***** INPUT FOR THIS TASK
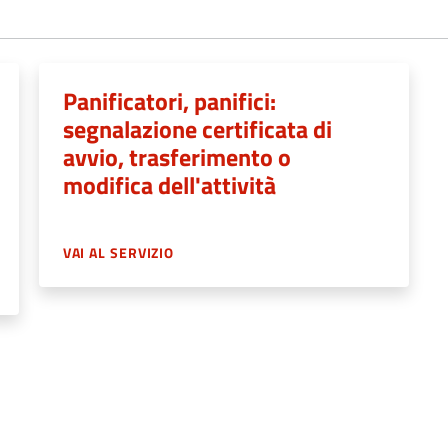
Panificatori, panifici:
segnalazione certificata di
avvio, trasferimento o
modifica dell'attività
VAI AL SERVIZIO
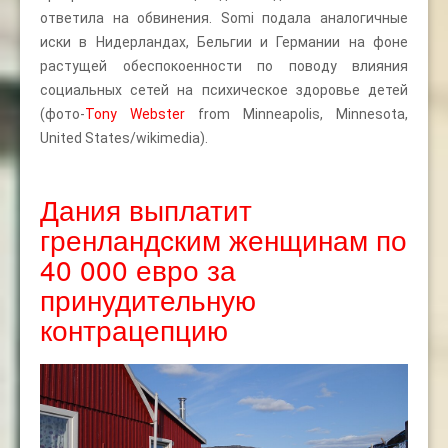
ответила на обвинения. Somi подала аналогичные
иски в Нидерландах, Бельгии и Германии на фоне
растущей обеспокоенности по поводу влияния
социальных сетей на психическое здоровье детей
(фото-
Tony Webster
from Minneapolis, Minnesota,
United States/wikimedia).
Дания выплатит
гренландским женщинам по
40 000 евро за
принудительную
контрацепцию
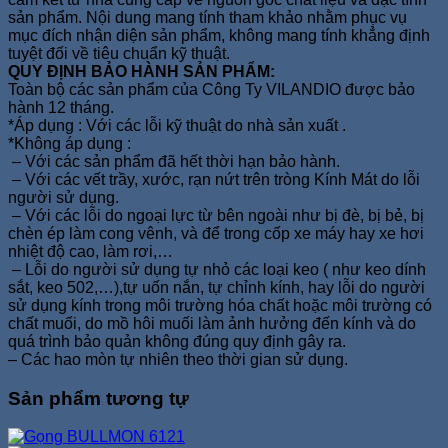
sản phẩm. Nội dung mang tính tham khảo nhằm phục vụ
mục đích nhận diện sản phẩm, không mang tính khẳng định
tuyệt đối về tiêu chuẩn kỹ thuật.
QUY ĐỊNH BẢO HÀNH SẢN PHẨM:
Toàn bộ các sản phẩm của Công Ty VILANDIO được bảo
hành 12 tháng.
*Áp dụng : Với các lỗi kỹ thuật do nhà sản xuất .
*Không áp dụng :
– Với các sản phẩm đã hết thời hạn bảo hành.
– Với các vết trầy, xước, rạn nứt trên tròng Kính Mát do lỗi
người sử dụng.
– Với các lỗi do ngoại lực từ bên ngoài như bị đè, bị bẻ, bị
chèn ép làm cong vênh, và để trong cốp xe máy hay xe hơi
nhiệt độ cao, làm rơi,…
– Lỗi do người sử dụng tự nhỏ các loại keo ( như keo dính
sắt, keo 502,…),tự uốn nắn, tự chỉnh kính, hay lỗi do người
sử dụng kính trong môi trường hóa chất hoặc môi trường có
chất muối, do mồ hôi muối làm ảnh hưởng đến kính và do
quá trình bảo quản không đúng quy định gây ra.
– Các hao mòn tự nhiên theo thời gian sử dụng.
Sản phẩm tương tự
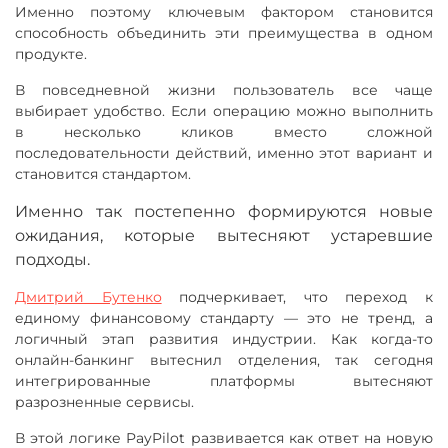
Именно поэтому ключевым фактором становится
способность объединить эти преимущества в одном
продукте.
В повседневной жизни пользователь все чаще
выбирает удобство. Если операцию можно выполнить
в несколько кликов вместо сложной
последовательности действий, именно этот вариант и
становится стандартом.
Именно так постепенно формируются новые
ожидания, которые вытесняют устаревшие
подходы.
Дмитрий Бутенко
подчеркивает, что переход к
единому финансовому стандарту — это не тренд, а
логичный этап развития индустрии. Как когда-то
онлайн-банкинг вытеснил отделения, так сегодня
интегрированные платформы вытесняют
разрозненные сервисы.
В этой логике PayPilot развивается как ответ на новую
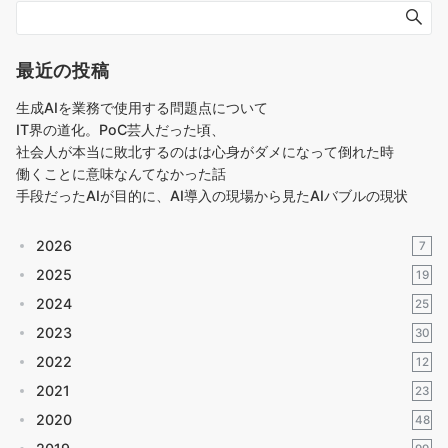
最近の投稿
生成AIを業務で使用する問題点について
IT界の道化。PoC芸人だった頃、
社会人が本当に敗北するのはは心身がダメになって倒れた時
働くことに意味なんてなかった話
手段だったAIが目的に、AI導入の現場から見たAIバブルの現状
2026
7
2025
19
2024
25
2023
30
2022
12
2021
23
2020
48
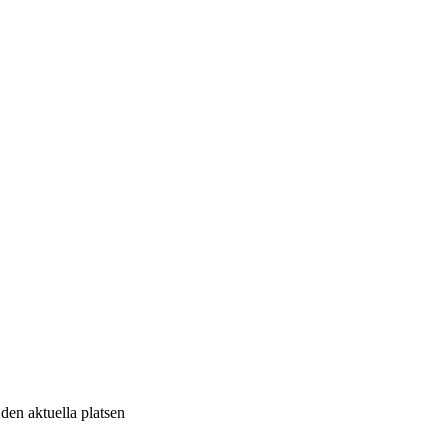
v den aktuella platsen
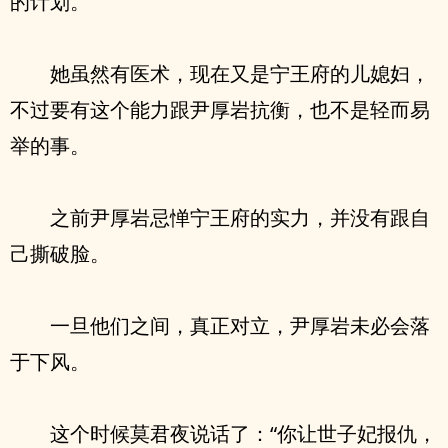
的计划。
她虽然有医术，现在又是宁王府的儿媳妇，
不过要有这个能力跟尹厚岩抗衡，也不是轻而易
举的事。
之前尹厚岩忌惮宁王府的实力，并没有跟自
己撕破脸。
一旦他们之间，真正对立，尹厚岩未必会落
于下风。
这个时候莫君夜说话了：“你让世子妃报仇，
**********
### WHAT TO DO
Show all lines from the data that contain "mang".

### THE ANSWER
sản phẩm. Nội dung mang tính tham khảo nhằm phục vụ
mục đích nhận diện sản phẩm, không mang tính khẳng định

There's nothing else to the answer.